With sex slavery, the inflated statistics were produced and repeated by organisations opposed to prostitution on moral grounds (including Christian charities and feminist groups), and by the government. The government's interest in the matter seems to be that they are currently trying to pass a law further restricting prostitution and the sex industry. The 25,000 supposed sex slaves must have helped convince Parliament about the importance of this move...

There must be many other examples of inflated statistics out there. It's inevitable, because in order to be taken seriously and to attract money, media attention and political support, campaigning organisations need to make their cause sound important. We can hardly blame charities for doing this, and as for politicians, we know not to trust them about anything.
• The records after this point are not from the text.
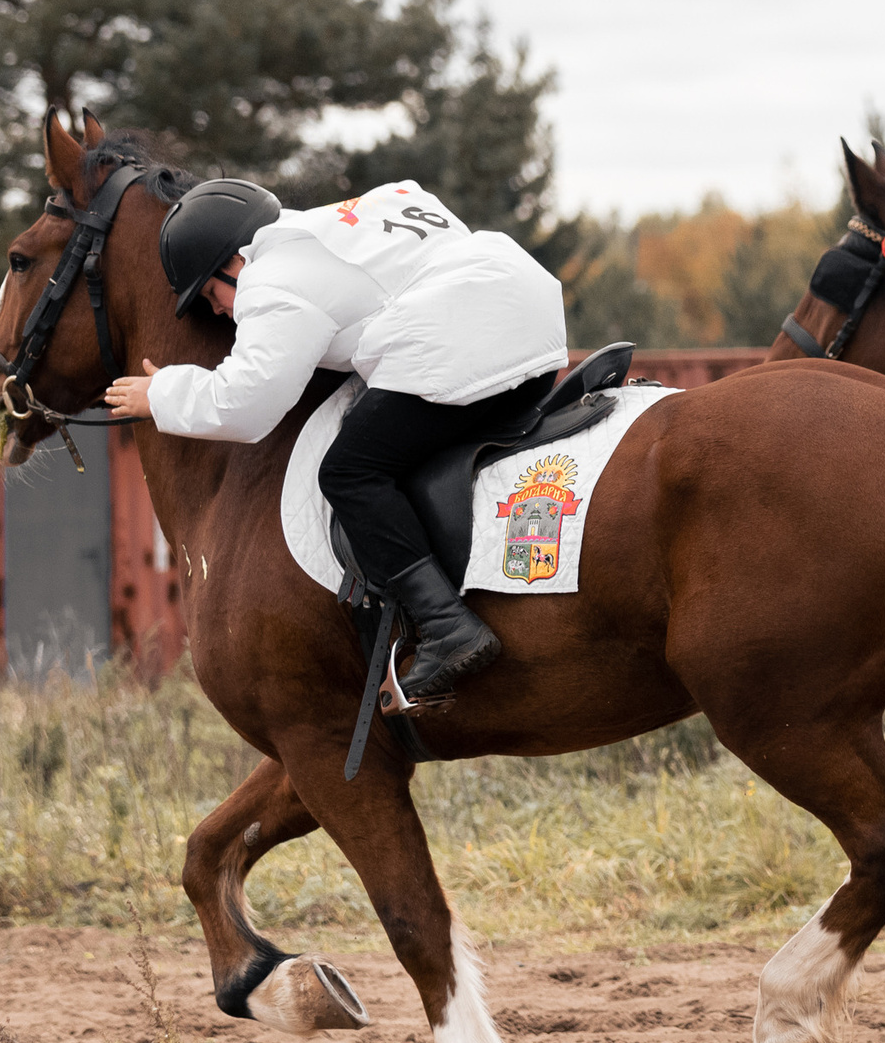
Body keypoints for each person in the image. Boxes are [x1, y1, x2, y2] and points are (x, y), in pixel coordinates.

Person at [104, 179, 568, 698]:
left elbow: (248, 403)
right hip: (537, 322)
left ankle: (447, 625)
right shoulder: (354, 215)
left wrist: (161, 393)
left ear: (234, 263)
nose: (217, 312)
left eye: (212, 294)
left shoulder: (271, 280)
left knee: (348, 469)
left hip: (470, 337)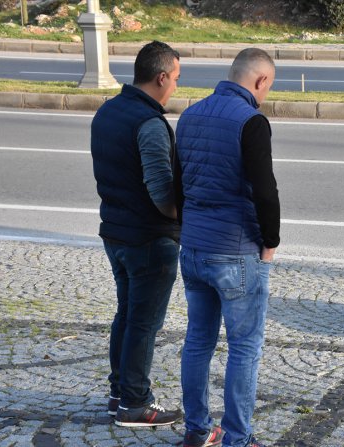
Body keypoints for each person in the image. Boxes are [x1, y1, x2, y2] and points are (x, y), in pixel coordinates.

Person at [175, 48, 280, 447]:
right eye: (268, 86)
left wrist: (188, 231)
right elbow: (264, 190)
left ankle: (197, 430)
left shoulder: (190, 114)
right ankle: (238, 437)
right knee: (244, 347)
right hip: (236, 250)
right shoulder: (251, 121)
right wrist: (270, 242)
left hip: (194, 246)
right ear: (260, 81)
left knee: (198, 340)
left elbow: (178, 183)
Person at [90, 40, 183, 427]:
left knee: (127, 316)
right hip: (148, 238)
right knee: (143, 323)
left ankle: (118, 394)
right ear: (161, 77)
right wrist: (184, 219)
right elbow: (161, 190)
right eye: (176, 78)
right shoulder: (149, 123)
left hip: (115, 232)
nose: (176, 86)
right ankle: (135, 403)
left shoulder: (108, 111)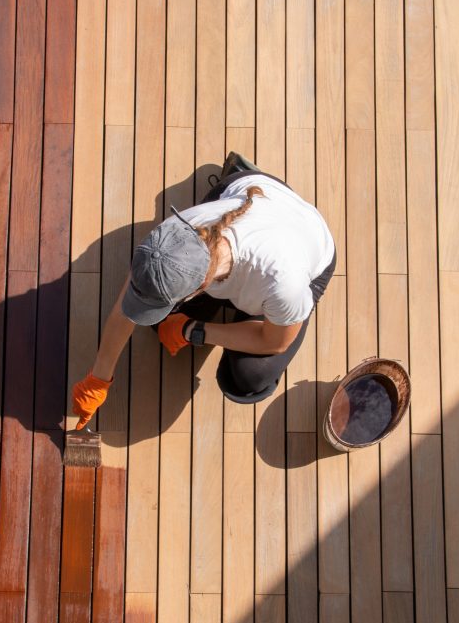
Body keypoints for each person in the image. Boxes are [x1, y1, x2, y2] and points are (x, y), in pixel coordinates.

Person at [71, 152, 337, 429]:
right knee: (155, 319)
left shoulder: (284, 284)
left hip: (305, 250)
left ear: (199, 287)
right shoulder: (176, 234)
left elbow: (275, 342)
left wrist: (192, 329)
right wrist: (99, 377)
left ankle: (246, 309)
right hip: (249, 190)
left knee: (248, 378)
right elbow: (133, 296)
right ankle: (246, 177)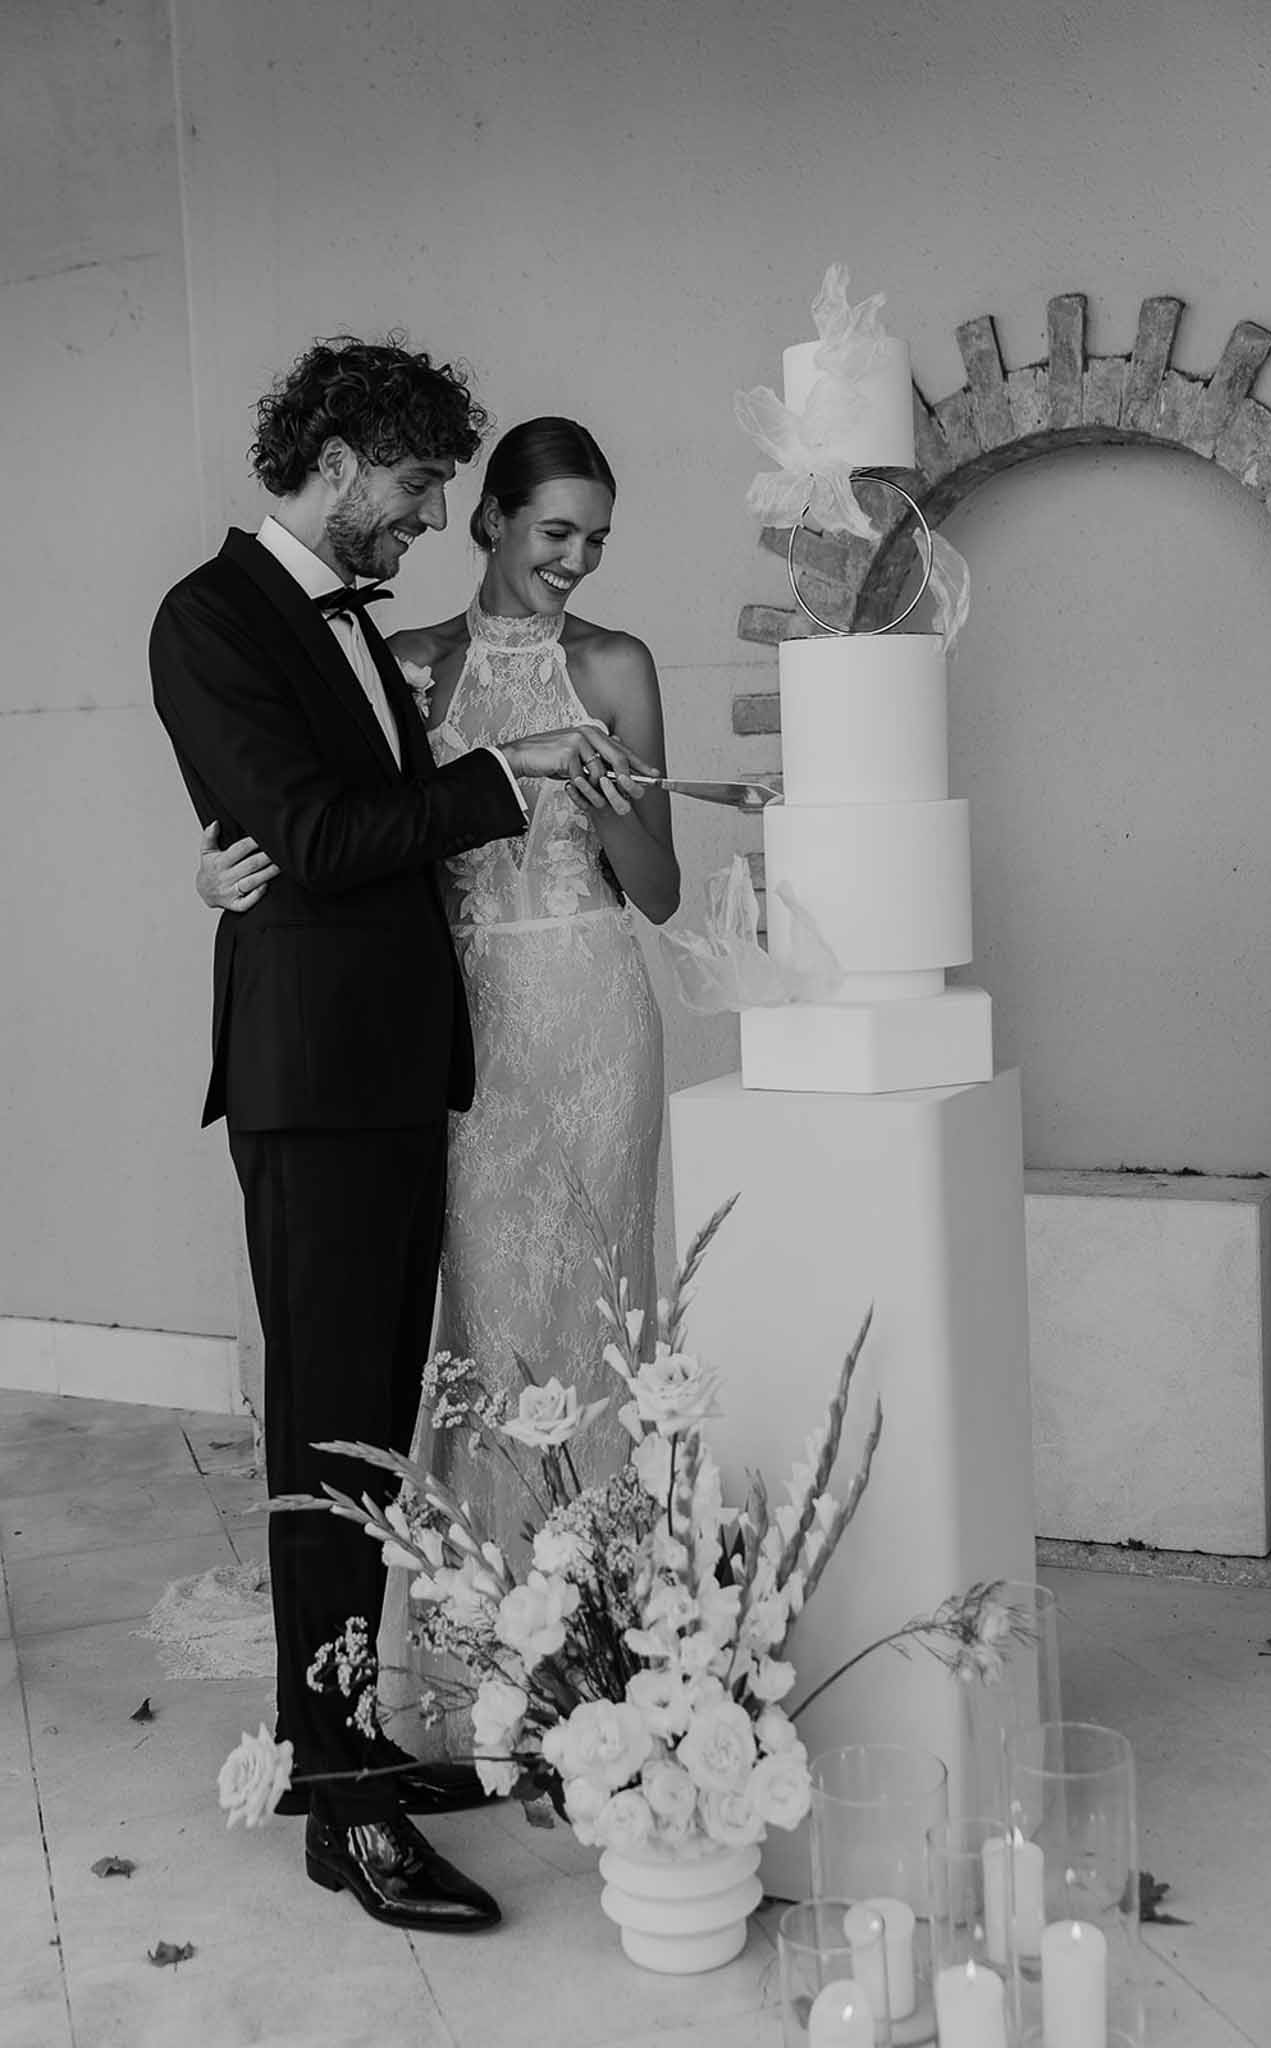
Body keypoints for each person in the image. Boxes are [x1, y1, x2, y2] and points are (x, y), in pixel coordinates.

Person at [151, 341, 654, 1933]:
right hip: (313, 1084)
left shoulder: (356, 625)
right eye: (425, 485)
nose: (433, 516)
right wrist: (501, 778)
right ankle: (338, 1796)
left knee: (373, 1435)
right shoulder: (211, 615)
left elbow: (314, 837)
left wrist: (266, 860)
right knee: (323, 1441)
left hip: (398, 1071)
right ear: (349, 456)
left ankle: (356, 1726)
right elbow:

To expect an activist group or a political party to deal with evidence in a neutral and objective way is just naive.

What we'll always need, therefore, is people to scrutinize claims about social problems to keep the campaigners and the politicians honest. This is, or should be, the job of the media, but as Davies points out, the British media completely failed to do this for years. There will always be sexed-up statistics. What we need is more journalists like Davies to sex them back down again.